We had initially hoped to distribute prize money directly using the output weights – the highest-impact use of PowerRanker. But in the end, we didn’t feel confident enough in the weight precision to tie dollars to them, especially as the selection process itself evolved over the course of vote-gathering. To maintain legitimacy, we gave out funding based on rank order, with amounts decided externally. The ranking was reliable, but the weights need more data and validation before they can be financially load-bearing.
Open questions remain.
The first iteration of Daimyo validated many of the ideas put forward in The Pairwise Paradigm, specifically around the design of the UI and the value of active ranking as a way to reduce the voting requirement.
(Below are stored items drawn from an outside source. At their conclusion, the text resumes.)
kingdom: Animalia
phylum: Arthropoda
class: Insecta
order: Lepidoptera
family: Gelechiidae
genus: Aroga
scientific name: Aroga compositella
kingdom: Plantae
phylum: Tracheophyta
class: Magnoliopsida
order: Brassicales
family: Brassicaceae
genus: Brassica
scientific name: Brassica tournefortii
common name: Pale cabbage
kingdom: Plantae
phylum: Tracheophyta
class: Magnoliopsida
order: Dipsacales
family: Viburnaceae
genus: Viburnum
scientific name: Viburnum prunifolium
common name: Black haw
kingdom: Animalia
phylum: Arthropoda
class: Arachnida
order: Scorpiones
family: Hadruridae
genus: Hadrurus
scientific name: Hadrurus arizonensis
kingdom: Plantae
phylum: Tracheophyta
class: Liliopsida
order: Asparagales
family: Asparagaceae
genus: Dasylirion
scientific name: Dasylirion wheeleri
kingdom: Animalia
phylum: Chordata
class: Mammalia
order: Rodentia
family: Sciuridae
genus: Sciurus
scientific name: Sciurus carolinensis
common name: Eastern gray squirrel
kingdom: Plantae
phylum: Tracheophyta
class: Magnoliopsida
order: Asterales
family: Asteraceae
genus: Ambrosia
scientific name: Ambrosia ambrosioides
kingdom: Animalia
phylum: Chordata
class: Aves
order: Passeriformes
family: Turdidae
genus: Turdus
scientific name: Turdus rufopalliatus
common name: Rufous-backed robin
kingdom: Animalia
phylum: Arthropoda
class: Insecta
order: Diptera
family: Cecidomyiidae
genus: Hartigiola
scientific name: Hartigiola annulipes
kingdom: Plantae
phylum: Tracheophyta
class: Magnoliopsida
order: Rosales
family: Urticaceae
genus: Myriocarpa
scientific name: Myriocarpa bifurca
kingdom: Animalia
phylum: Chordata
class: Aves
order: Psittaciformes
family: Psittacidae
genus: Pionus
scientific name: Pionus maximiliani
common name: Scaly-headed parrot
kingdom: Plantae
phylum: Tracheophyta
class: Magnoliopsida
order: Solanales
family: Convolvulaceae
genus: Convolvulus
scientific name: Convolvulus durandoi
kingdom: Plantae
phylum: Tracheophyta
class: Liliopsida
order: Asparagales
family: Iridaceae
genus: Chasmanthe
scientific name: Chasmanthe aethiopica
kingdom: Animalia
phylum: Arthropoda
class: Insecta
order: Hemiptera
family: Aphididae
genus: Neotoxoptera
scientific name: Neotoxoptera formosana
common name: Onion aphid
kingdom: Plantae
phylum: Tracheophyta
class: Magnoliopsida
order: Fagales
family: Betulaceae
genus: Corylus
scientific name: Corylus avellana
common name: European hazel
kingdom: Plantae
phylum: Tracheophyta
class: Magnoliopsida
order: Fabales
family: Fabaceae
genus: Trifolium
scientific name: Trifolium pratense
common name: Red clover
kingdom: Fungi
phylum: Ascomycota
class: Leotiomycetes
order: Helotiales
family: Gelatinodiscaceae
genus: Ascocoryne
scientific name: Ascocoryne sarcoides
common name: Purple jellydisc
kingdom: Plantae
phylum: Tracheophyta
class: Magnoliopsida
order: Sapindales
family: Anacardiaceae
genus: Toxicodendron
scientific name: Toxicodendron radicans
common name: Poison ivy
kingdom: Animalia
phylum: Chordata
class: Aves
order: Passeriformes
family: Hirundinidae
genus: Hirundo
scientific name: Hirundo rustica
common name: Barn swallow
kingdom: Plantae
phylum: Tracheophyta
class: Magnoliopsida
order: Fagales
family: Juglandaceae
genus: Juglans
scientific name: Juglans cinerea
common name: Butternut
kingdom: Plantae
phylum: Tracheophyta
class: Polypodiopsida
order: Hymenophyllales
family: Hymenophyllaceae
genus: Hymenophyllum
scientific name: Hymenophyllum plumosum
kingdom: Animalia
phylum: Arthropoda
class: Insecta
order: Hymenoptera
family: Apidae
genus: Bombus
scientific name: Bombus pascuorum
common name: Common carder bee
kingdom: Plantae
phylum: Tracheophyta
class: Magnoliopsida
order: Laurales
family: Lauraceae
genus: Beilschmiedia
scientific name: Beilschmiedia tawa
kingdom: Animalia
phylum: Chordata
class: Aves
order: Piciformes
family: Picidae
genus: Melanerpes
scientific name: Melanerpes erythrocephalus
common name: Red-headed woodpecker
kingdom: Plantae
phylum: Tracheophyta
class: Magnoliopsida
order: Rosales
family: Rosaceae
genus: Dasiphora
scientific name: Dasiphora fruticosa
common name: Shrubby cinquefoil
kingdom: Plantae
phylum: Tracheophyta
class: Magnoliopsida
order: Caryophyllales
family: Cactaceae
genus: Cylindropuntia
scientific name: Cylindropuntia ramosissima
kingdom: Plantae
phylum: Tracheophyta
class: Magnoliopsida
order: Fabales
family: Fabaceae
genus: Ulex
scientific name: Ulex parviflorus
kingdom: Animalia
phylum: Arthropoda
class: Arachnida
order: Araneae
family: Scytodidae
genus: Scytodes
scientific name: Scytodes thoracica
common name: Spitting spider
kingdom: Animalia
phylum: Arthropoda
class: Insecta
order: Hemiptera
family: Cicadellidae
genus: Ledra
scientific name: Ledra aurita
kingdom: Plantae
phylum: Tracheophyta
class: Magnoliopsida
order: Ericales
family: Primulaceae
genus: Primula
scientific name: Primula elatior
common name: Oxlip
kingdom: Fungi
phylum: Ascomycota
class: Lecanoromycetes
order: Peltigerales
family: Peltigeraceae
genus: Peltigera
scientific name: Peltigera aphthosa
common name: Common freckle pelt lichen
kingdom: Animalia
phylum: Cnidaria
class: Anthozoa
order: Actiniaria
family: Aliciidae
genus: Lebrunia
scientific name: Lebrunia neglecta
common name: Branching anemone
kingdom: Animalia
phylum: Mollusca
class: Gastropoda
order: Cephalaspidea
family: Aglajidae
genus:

Future research should push the simulations further, showing specifically under what circumstances different paramaterizations can achieve desired outcomes – while remembering that real data are never so simple.
This research, like the earlier work on pseudocounts, was conducted in collaboration with Claude – both the R&D itself and the writing of this essay. The pattern was similar: rapid iteration through a search space, punctuated by moments where stepping back and questioning the frame proved more valuable than another round of tuning. The variance-to-position pivot was the frame-questioning moment here, analogous to the damp-before-normalize insight in the earlier project. In both cases, the right answer was not a better parameter for the existing approach, but a different approach entirely.